= Ronchi ruling =

Optical component

A Ronchi ruling

A Ronchi ruling, Ronchi grating, or Ronchi mask, named after the Italian physicist Vasco Ronchi, is a constant-interval bar and space square-wave optical target or mask. The design produces a precisely patterned light source by reflection or illumination, or a stop pattern by transmission, with precise uniformity, spatial frequency, sharp edge definition, and high contrast ratio.

== Manufacturing ==
Ronchi rulings are typically manufactured through photolithographic deposition of metallic chromium on a substrate, which yields a precise, nearly 100% contrast pattern. For a reflective or illuminated type, dark stripes are printed on a diffusely reflecting or translucent substrate, such as a square of white ceramic material or opal glass. For a transmissive type, opaque stripes are printed on a transparent glass substrate. A transmissive type may be readily modified to act as an illuminated type by stacking a reflective object behind it.

== Applications ==
A test target in the Ronchi pattern provides a precise signal for testing resolution, contrast, distortion, aberrations, and diffraction in optical imaging systems. In constructing telescope mirrors, the Ronchi test procedure evaluates the quality of the surface figure and provides guidance on refining the figure. The ruled divisions in a linear encoder are in the form of Ronchi ruling, which provides the basic precision of the measurements.

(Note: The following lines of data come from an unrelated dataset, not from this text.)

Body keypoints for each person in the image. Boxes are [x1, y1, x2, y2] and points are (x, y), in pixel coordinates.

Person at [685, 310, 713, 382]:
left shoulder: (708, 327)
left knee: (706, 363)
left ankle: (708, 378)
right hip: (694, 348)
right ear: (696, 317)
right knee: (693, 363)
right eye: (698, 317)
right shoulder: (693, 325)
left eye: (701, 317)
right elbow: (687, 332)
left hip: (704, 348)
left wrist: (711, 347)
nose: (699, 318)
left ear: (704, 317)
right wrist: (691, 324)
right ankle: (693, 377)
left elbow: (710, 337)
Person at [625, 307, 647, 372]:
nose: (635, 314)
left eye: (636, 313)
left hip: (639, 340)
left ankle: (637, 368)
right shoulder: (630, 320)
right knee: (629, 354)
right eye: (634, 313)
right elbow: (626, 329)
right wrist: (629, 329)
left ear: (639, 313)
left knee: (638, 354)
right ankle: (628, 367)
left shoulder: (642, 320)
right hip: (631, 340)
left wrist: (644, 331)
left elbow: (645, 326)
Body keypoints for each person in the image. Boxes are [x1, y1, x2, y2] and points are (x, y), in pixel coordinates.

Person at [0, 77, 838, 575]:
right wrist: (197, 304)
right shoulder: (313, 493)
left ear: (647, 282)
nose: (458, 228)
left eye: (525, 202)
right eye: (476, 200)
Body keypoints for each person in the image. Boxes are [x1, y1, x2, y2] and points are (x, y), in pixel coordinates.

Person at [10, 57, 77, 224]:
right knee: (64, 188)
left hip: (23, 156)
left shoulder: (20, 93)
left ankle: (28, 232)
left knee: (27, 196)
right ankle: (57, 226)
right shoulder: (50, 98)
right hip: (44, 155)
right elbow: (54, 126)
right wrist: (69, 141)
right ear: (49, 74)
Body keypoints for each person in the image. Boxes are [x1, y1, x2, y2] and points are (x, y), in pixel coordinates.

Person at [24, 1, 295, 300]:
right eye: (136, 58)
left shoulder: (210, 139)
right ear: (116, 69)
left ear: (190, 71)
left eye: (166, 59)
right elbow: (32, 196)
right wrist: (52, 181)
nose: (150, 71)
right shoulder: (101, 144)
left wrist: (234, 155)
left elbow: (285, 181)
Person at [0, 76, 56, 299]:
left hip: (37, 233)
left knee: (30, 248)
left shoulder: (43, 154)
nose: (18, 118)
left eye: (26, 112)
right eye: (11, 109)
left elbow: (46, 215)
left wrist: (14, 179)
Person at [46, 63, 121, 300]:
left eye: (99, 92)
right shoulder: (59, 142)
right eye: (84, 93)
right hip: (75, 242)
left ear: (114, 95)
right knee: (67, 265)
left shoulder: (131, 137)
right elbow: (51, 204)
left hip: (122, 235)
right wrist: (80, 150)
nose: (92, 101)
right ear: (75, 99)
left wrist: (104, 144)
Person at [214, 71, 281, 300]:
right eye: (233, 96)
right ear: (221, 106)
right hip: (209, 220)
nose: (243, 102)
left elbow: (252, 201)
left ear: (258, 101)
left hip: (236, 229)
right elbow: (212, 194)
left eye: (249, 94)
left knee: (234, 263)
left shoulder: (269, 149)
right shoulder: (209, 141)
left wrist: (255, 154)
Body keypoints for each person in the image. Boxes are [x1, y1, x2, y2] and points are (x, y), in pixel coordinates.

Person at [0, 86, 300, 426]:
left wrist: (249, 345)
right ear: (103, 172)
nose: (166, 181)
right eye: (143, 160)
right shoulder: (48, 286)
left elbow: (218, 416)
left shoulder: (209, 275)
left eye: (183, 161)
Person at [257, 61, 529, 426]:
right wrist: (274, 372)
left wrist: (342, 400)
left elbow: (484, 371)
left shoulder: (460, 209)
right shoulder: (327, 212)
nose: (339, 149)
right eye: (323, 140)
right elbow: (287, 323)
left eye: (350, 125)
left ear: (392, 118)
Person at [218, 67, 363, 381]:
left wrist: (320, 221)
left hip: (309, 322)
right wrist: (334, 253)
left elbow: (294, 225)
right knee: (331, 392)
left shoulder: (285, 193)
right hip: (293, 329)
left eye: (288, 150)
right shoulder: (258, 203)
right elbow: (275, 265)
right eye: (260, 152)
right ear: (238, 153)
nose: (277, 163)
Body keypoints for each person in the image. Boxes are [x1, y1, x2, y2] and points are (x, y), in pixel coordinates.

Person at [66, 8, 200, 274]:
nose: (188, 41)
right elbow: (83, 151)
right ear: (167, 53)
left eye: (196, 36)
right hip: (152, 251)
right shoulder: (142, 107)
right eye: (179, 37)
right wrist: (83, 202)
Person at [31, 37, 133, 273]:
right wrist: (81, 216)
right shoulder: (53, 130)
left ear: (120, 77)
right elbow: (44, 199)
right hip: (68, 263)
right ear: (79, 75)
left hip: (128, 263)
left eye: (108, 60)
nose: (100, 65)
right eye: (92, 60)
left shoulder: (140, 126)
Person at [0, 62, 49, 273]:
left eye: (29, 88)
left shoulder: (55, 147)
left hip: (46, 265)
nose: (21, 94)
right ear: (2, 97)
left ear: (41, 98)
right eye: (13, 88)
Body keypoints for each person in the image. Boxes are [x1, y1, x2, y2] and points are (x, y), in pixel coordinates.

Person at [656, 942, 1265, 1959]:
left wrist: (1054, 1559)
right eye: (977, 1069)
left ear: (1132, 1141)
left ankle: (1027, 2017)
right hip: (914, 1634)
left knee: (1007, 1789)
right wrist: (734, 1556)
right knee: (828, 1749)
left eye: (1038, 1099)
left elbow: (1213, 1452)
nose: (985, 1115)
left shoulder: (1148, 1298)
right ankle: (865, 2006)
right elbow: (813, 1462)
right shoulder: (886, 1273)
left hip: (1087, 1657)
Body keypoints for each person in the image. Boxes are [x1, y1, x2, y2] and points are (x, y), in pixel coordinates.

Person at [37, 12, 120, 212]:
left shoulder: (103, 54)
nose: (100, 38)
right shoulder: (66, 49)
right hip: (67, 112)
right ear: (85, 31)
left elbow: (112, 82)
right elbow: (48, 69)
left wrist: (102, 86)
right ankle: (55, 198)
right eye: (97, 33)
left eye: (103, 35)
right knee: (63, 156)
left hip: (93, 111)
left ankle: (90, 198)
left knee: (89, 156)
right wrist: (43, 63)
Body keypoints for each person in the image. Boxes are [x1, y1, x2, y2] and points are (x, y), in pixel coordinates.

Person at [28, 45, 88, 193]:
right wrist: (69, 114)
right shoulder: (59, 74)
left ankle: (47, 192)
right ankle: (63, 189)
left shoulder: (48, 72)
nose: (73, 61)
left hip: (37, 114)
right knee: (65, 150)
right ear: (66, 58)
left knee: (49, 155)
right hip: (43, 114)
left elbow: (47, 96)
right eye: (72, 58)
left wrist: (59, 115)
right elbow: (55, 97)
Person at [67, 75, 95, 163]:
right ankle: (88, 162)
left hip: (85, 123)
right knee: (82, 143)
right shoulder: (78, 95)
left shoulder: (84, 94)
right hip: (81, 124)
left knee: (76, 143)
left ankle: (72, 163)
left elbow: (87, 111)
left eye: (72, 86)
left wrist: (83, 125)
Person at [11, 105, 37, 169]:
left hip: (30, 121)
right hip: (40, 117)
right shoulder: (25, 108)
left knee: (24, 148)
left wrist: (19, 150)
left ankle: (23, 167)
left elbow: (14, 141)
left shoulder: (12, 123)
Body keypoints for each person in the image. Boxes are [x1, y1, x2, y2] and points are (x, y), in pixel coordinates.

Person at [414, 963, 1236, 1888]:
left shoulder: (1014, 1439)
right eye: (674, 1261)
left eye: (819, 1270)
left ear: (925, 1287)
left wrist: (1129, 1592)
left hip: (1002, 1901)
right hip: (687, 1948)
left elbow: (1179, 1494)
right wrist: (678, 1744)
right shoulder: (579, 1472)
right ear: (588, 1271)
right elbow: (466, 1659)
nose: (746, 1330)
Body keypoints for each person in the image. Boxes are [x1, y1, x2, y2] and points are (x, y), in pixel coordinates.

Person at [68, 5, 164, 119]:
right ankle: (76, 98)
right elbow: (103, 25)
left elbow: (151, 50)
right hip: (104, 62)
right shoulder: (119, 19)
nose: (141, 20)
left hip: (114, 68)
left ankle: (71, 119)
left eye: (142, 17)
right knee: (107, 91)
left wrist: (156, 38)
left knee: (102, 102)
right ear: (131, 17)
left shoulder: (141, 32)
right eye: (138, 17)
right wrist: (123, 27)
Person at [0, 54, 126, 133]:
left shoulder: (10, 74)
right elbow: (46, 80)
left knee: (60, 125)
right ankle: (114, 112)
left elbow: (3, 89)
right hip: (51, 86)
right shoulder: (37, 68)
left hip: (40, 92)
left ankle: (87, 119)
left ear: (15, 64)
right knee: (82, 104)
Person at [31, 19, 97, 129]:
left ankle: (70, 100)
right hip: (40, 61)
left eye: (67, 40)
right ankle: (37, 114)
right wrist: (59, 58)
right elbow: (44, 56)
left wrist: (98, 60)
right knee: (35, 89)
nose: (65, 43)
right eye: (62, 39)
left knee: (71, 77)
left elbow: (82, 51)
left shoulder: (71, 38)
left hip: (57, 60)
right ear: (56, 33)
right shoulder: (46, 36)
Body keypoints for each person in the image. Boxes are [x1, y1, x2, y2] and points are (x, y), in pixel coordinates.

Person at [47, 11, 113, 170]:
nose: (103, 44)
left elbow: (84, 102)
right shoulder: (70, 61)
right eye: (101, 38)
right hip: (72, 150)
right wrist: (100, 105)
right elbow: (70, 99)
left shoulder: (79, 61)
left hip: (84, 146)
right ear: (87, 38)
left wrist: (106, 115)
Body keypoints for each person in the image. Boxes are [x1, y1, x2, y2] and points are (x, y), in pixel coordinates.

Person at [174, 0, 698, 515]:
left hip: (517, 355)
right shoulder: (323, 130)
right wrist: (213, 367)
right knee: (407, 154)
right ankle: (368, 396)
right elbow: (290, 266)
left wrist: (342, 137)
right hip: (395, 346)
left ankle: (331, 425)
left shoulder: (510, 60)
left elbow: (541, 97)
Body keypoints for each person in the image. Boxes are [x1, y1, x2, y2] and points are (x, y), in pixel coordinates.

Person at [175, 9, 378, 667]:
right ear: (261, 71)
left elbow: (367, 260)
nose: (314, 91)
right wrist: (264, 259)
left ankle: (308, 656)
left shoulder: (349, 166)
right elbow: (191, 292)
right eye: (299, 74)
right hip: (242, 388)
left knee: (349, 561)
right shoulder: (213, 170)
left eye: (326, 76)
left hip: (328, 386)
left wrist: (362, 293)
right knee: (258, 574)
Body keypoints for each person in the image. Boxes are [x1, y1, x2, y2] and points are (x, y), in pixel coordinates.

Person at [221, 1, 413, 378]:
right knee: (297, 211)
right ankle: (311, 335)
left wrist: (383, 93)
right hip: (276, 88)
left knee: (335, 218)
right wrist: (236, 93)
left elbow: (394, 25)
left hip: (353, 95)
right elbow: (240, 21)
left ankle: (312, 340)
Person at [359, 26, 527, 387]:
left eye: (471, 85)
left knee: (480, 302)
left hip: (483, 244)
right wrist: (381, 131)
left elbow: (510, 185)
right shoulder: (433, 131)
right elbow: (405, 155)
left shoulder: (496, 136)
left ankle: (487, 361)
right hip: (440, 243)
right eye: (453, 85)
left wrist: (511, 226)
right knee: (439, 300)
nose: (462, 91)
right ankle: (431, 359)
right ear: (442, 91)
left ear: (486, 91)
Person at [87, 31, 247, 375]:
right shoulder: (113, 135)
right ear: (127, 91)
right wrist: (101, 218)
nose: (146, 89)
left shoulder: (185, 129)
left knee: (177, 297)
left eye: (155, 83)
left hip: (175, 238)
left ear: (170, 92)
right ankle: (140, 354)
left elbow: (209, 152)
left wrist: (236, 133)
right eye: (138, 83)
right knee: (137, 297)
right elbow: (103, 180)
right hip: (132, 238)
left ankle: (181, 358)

A single Ronchi device provides a pattern that is periodic in one dimension. Stacking a pair of Ronchi transmission elements produces a two-dimensional array of periodic rectangular or rhomboidal apertures. By varying the translation, rotation, and chosen frequency of one element against the other, a wide assortment of laboratory test patterns can be generated with the paired arrangement.

Telescopic focusing aids such as the Bahtinov mask consist of multiple adjacent Ronchi transmission stop patterns. Inserting a Ronchi mask in the entrance aperture produces diffraction effects in the image, which visibly change with the focusing condition.